Change the messages you consume, and you can change your perspective.

Who are you role models? What building materials do you consume?

4 thoughts on “Goku as a Role Model”

  1. What I dislike about Goku right now is that he isn’t relying on his friends or family and is only thinking of himself. Goku is free spirited, but he’s also inconsiderate. At this moment, every universe is at risk of annihilation because of Goku’s carelessness — and that’s why all the universes hate Goku right now.

    Even at the opening of the Tournament of Power (where teamwork is supposed to be key), Goku decided to work alone. Then, he got surrounded by a team of enemies working together. Goku was in a difficult situation. Vegeta came to his aid, standing back to back with Goku, but Goku’s response was, “No fair, Vegeta! They’re my opponents.”

    Maybe Goku deserves an early elimination. While he’s sitting in the stands, he can read this article on japanpowered.com and learn about role models.

    1. We wrote about the problems with Dragon Ball Super’s Goku in this article. I agree. Goku just isn’t Goku anymore. Dragon Ball Super would’ve been far better if it followed Gohan’s daughter Pan and a new journey with her as the protagonist. The old cast should just retire.

  2. I love all your articles about my favorite subject: Japan, but you not only discuss Japan and its history, you also discuss their culture and how it can actually relate to every day life here in America such as what you did especially well in this subject of Goku, and even though I’m late in reading this article I just had to comment.

    You have done very well in comparing an anime character to how people should act, and how no individual can ever accomplish what they become without the help of others, yet too many believe they are the one that made them who they are, but they had teachers and family and friends and many others that helped along the way.

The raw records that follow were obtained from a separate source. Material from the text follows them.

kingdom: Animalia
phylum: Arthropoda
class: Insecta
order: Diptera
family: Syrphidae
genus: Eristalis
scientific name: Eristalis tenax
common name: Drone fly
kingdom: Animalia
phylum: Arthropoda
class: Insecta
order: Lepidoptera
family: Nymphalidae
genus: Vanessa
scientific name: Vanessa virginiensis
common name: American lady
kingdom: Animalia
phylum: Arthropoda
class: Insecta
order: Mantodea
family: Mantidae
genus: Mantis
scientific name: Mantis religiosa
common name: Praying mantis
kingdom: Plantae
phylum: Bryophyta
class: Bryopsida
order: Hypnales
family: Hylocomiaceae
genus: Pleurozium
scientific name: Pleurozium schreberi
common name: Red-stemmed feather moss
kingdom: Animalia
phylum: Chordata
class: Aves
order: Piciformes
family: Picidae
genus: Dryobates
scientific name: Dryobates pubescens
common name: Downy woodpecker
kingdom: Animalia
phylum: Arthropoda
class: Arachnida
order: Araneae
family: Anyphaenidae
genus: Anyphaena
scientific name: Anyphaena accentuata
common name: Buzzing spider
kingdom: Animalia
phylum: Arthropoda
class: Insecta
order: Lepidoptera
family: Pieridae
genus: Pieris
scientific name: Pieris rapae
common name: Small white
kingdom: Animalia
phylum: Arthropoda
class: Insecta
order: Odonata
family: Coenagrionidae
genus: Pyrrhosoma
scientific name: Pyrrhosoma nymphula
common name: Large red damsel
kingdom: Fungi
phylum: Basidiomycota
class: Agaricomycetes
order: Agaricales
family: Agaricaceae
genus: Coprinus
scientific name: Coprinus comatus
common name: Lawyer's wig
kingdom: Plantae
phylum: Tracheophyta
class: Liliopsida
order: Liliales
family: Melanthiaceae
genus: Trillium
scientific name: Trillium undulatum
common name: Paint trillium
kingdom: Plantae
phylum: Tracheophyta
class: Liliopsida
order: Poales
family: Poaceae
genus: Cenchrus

    Unfortunately, all we can really hope for is that more in America would think as Goku does versus looking out for themselves and ignoring their neighbors, but I’ve always hoped in the face of adversity.

    My role models have always been those who have tried to learn daily and thanked those who have helped them along the way, they also humbly apologize when they know they’ve done wrong or wronged another person.

    Those who realize their own weakness and know they cannot do much of anything without help, and reach out to help their neighbor and friends are those we should look up to, not the skinny model in the magazine or the rich man on the television.

    Great job and thank you on this, and I look forward to more from Japan!!

    1. I’m glad you enjoy my little blog. You may like the article I wrote about Goku vs. Superman. Goku, unlike so many of us, understands the need for others when it comes to personal growth. At the same time, he pulls people up with him. After all, Vegeta grows as a person only because of Goku’s growth. They are like a knife and a whetstone.

      A day without learning something is a wasted day. Thanks again for your kind comment and sharing your ideals for a role model.